[SUPPLIED DATA]:
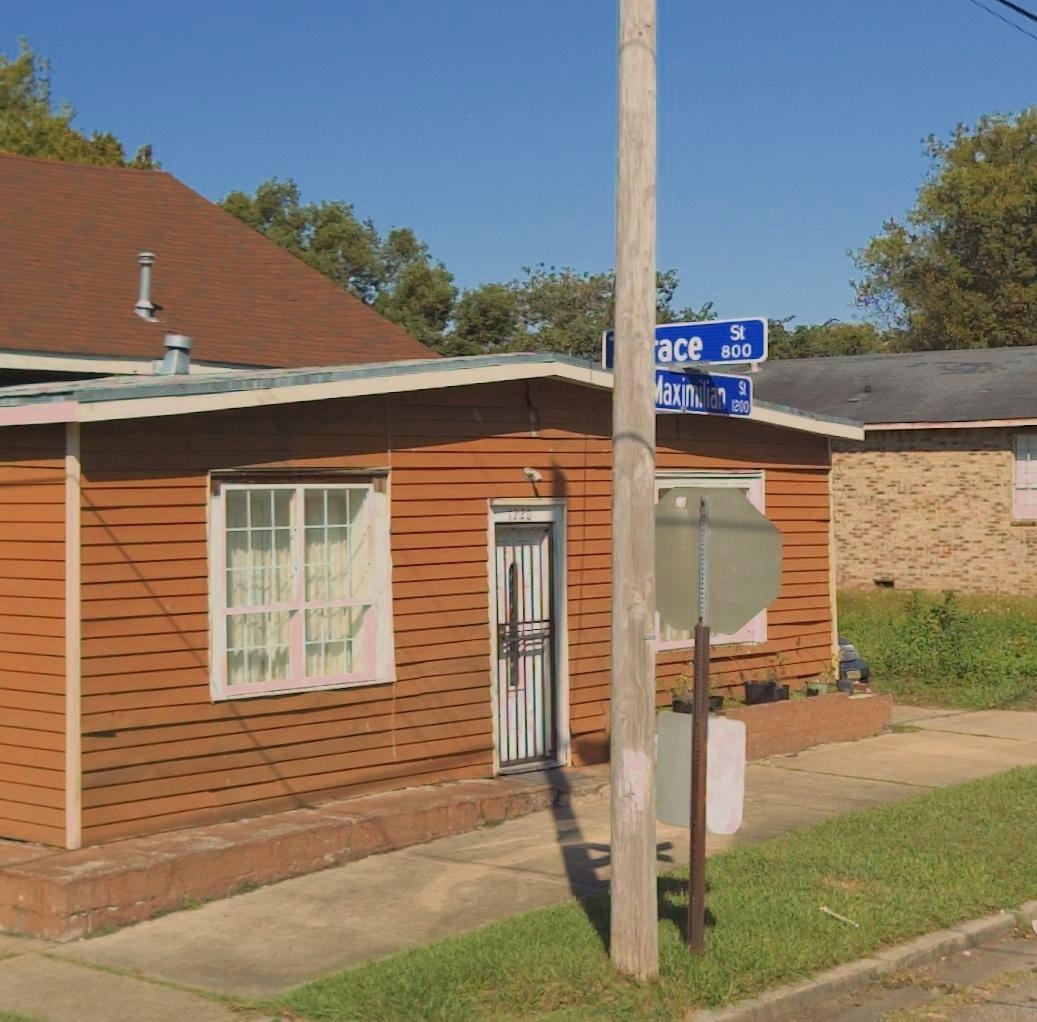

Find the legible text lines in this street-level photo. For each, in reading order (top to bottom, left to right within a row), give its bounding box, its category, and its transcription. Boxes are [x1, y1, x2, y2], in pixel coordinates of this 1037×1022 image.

[655, 320, 749, 365] StreetName: ace St
[718, 342, 754, 361] StreetNumberRange: 800
[661, 372, 749, 413] StreetName: aximilian St
[730, 397, 750, 415] StreetNumberRange: 12*0
[506, 507, 533, 522] StreetNumber: 1220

[EXERCISE]: Copy out the items above word for word, omitting the pictures.

[WORKED SOLUTION]:
Find the legible text lines in this street-level photo. For each, in reading order (top to bottom, left to right within a row), give its bounding box, its category, and its transcription. Boxes are [x1, y1, x2, y2], in pixel coordinates of this 1037×1022 image.

[655, 320, 749, 365] StreetName: ace St
[718, 342, 754, 361] StreetNumberRange: 800
[661, 372, 749, 413] StreetName: aximilian St
[730, 397, 750, 415] StreetNumberRange: 12*0
[506, 507, 533, 522] StreetNumber: 1220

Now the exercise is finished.